Фабий понимал ошибки своих предшественников и с самого начала придерживался совершенно иной тактики в противоборстве с Ганнибалом. Набрав два новых легиона и взяв под свое командование два легиона Гемина, он пошел в Апулию, сознательно избегая открытых сражений, которые навязывал ему карфагенский полководец. Плутарх так описал его тактику:
«Он двинулся против Ганнибала, но не для того, чтобы дать ему решающее сражение, а чтобы исподволь истощить его и сломить, противопоставив силе время, скудости — изобилие, малочисленности — многолюдность. Поэтому он неизменно разбивал лагерь на высотах, вне досягаемости для вражеской конницы, не двигался, пока оставался на месте неприятель, а когда тот пускался в путь, шел в обход через горы, то и дело показываясь на расстоянии достаточно далеком, чтобы не вступать в бой вопреки своему намерению, но достаточно близком, чтобы самим своим промедлением держать противника в постоянном страхе перед битвой»{922}.{923}
Ганнибал, в свою очередь, постоянно провоцировал Фабия на битву, дразнил, разоряя и опустошая богатые области Беневенто и Кампания.
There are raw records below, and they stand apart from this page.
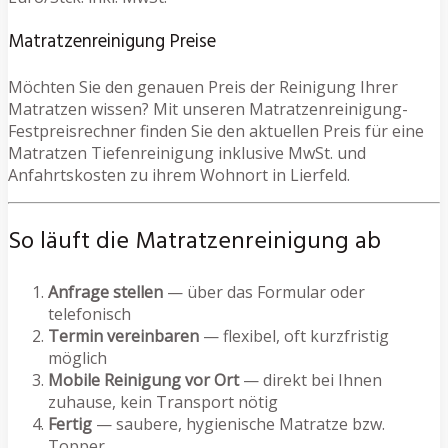
Matratzenreinigung Preise
Möchten Sie den genauen Preis der Reinigung Ihrer
Matratzen wissen? Mit unseren Matratzenreinigung-
Festpreisrechner finden Sie den aktuellen Preis für eine
Matratzen Tiefenreinigung inklusive MwSt. und
Anfahrtskosten zu ihrem Wohnort in Lierfeld.
So läuft die Matratzenreinigung ab
Anfrage stellen
— über das Formular oder
telefonisch
Termin vereinbaren
— flexibel, oft kurzfristig
möglich
Mobile Reinigung vor Ort
— direkt bei Ihnen
zuhause, kein Transport nötig
Fertig
— saubere, hygienische Matratze bzw.
Topper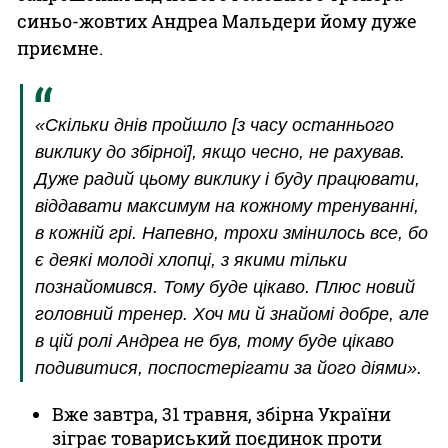
синьо-жовтих Андреа Мальдери йому дуже
приємне.
«Скільки днів пройшло [з часу останнього
виклику до збірної], якщо чесно, не рахував.
Дуже радий цьому виклику і буду працювати,
віддавати максимум на кожному тренуванні,
в кожній грі. Напевно, трохи змінилось все, бо
є деякі молоді хлопці, з якими тільки
познайомився. Тому буде цікаво. Плюс новий
головний тренер. Хоч ми й знайомі добре, але
в цій ролі Андреа не був, тому буде цікаво
подивитися, поспостерігати за його діями».
Вже завтра, 31 травня, збірна України
зіграє товариський поєдинок проти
Римляне сохраняли хладнокровие, но не спускали с него глаз, шли по пятам за карфагенской армией, эпизодически терзали ее налетами{924}.
Однако поведение Фабия не нравилось ни войскам, ни римлянам{925}. Многие годы спустя римляне по достоинству оценят здравомыслие своего cunctator («медлителя», как называли его), но во времена успешных наступательных военных действий такая тактика считалась «не римской»{926}. Ганнибал подливал масла в огонь, демонстративно щадя усадьбу римского полководца и сжигая все вокруг нее: этим он как бы подтверждал слухи о том, что Фабий ведет с ними тайные переговоры{927}. Тем не менее тактика Фабия начала давать свои плоды. Осенью 217 года Ганнибал все-таки допустил ошибку:
«Чтобы подальше оторваться от Фабия и выйти на равнину, где было много корма для коней, он приказал проводникам сразу после обеда вести войско к Казину. Не разобрав как следует из-за его чужеземного выговора слово «Казин», проводники направились к границам Кампании, к городу Казилину, разделенному посредине рекой, которую римляне называют Волтурн. Эта местность со всех сторон окрркена горами: к морю сбегает долина, в которой после разлива речек остаются болота с высокими песчаными дюнами по краям, тянущиеся до самого морского берега, заливаемого бурными волнами и лишенного гаваней. Пока Ганнибал спускался в долину, Фабий, прекрасно знавший все дороги в тех краях, обошел его, поставил в теснине заслон из четырех тысяч тяжеловооруженных пехотинцев, остальное войско выгодно разместил на высотах, а сам с наиболее подвижными и легковооруженными воинами ударил в тыл карфагенянам и привел в смятение весь их строй; противник потерял убитыми около восьмисот человек. Тут Ганнибал, поняв свою ошибку и видя опасность, которой подвергается, распял проводников и стал думать, как бы ему отступить, но должен был отказаться от мысли силой потеснить противника, державшего в своих руках перевал. Войско считало свое положение безвыходным, поскольку кольцо окружения замкнулось, и уже совершенно пало духом…»{928}.{929}
Ганнибал обвинил проводников, но Фабий только благодаря своему упорству смог воспользоваться его ошибкой. Карфагенскому полководцу все-таки удалось исправить промах. Зная, что на перевале римляне подготовили для него западню, он прибегнул к хитрости. Дождавшись наступления ночи, Ганнибал приказал отобрать две тысячи коров из захваченных стад, привязать к рогам факелы, пучки соломы или хвороста, зажечь их и погнать обезумевших животных вверх по склону туда, где засели римляне. В темноте римские войска, подумав, что окружены, отошли, и армия Ганнибала беспрепятственно миновала перевал{930}.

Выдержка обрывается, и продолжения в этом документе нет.